Material for this exercise START
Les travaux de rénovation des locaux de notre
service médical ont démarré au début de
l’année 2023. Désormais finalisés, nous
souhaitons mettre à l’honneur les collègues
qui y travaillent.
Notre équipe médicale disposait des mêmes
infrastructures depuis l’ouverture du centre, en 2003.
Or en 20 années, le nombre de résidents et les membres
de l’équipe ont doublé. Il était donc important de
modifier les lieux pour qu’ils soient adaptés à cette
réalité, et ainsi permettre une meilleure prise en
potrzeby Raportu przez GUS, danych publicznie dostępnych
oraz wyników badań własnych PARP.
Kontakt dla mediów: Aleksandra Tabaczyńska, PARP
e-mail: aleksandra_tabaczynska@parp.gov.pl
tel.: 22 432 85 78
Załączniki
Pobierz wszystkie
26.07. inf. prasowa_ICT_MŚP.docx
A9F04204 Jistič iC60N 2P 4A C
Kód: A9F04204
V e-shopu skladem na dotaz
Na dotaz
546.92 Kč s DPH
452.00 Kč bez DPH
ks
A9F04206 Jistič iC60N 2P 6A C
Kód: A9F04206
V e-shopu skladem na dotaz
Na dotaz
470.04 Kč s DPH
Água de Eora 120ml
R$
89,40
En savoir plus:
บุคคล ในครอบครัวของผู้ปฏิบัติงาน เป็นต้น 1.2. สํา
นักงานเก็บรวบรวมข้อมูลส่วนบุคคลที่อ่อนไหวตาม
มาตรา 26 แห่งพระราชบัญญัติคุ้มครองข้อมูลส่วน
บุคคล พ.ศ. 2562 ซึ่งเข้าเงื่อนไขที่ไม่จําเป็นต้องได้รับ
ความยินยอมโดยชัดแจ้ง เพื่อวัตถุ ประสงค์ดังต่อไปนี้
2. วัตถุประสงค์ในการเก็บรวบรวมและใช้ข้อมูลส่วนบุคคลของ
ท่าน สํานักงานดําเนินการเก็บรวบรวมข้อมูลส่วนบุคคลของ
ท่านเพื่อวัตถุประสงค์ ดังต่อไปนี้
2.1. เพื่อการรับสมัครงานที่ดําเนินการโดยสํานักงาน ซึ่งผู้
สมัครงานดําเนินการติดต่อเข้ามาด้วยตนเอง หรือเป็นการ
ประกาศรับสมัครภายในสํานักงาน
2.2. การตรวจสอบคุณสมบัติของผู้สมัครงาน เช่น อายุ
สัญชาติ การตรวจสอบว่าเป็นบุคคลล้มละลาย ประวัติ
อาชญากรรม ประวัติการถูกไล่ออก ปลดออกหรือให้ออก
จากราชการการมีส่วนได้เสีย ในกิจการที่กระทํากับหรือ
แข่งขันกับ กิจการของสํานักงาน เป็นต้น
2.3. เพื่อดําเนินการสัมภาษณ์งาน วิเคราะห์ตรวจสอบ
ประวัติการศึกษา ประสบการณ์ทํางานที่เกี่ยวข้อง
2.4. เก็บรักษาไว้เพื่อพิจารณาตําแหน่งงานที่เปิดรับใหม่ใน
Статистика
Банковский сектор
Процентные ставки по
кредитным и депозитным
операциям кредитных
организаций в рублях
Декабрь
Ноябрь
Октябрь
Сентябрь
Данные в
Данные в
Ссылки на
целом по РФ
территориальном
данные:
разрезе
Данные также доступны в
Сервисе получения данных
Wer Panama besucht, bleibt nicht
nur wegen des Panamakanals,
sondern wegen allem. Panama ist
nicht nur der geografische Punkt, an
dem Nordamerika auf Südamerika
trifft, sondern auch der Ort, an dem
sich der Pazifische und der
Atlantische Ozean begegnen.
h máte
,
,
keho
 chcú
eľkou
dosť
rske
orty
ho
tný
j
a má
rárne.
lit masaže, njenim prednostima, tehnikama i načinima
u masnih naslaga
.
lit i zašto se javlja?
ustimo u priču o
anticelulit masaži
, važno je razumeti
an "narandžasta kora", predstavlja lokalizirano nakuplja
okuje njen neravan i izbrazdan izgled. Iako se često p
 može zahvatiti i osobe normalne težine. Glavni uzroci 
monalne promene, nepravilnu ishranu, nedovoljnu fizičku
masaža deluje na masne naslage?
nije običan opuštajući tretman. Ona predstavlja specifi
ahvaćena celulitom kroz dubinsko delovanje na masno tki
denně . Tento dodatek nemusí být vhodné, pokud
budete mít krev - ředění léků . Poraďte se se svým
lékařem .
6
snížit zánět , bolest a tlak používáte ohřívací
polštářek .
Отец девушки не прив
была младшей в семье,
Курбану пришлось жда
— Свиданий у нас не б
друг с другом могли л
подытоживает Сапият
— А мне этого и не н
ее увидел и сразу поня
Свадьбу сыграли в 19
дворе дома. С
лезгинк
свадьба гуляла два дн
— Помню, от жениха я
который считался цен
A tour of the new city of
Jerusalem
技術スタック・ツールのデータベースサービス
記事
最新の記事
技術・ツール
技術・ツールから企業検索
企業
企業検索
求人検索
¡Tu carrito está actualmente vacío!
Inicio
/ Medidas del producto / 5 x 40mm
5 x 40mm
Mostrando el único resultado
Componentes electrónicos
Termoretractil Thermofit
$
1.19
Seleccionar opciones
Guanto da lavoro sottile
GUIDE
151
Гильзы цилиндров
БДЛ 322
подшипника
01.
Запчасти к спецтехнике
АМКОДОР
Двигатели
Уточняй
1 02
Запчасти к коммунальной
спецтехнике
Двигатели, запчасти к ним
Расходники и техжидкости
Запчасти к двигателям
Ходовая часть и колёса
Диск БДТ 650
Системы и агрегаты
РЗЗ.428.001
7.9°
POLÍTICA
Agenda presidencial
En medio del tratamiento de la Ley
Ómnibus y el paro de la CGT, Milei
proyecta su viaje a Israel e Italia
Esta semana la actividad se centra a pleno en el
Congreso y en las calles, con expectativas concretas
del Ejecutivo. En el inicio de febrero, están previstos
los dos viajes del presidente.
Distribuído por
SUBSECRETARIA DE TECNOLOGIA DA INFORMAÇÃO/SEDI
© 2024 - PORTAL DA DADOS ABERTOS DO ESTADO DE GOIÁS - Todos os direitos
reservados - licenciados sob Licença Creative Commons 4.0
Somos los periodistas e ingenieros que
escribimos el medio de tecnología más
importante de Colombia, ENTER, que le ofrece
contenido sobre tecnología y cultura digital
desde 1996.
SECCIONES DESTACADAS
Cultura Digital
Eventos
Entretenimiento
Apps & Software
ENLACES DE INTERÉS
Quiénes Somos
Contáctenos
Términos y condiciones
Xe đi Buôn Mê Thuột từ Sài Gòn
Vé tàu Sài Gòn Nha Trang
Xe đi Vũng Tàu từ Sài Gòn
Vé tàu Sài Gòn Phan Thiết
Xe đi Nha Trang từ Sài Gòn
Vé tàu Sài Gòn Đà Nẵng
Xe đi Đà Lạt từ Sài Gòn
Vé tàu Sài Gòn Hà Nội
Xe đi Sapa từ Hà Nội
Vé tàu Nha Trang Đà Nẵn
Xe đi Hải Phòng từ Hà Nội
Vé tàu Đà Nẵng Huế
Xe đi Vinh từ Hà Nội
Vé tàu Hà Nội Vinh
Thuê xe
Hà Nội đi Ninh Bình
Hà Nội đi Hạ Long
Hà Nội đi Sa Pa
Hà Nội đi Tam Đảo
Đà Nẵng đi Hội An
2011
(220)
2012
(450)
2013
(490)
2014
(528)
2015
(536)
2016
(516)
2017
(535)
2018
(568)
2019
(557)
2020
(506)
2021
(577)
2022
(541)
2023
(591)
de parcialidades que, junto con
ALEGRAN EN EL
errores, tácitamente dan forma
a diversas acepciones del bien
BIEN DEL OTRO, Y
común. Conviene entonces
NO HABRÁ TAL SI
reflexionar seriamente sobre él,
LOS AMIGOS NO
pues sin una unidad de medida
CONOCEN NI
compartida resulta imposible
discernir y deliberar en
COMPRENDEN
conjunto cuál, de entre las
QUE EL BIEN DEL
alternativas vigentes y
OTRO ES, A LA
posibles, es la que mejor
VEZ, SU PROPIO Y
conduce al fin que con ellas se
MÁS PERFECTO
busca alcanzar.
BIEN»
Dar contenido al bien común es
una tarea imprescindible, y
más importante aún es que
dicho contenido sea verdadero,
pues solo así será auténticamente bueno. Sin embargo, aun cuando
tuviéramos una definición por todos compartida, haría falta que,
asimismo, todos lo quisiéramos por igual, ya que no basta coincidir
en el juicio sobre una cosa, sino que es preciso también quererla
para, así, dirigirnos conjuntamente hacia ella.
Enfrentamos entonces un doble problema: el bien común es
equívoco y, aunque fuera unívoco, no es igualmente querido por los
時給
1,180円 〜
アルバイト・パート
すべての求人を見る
Material for this exercise END
§ Your assignment: Transcribe the records above exactly, beginning at the line that contains "alternativas vigentes y" and ending with the line that contains "asimismo, todos lo", both included, and nothing else.

§ Solution to this problem:
alternativas vigentes y
OTRO ES, A LA
posibles, es la que mejor
VEZ, SU PROPIO Y
conduce al fin que con ellas se
MÁS PERFECTO
busca alcanzar.
BIEN»
Dar contenido al bien común es
una tarea imprescindible, y
más importante aún es que
dicho contenido sea verdadero,
pues solo así será auténticamente bueno. Sin embargo, aun cuando
tuviéramos una definición por todos compartida, haría falta que,
asimismo, todos lo quisiéramos por igual, ya que no basta coincidir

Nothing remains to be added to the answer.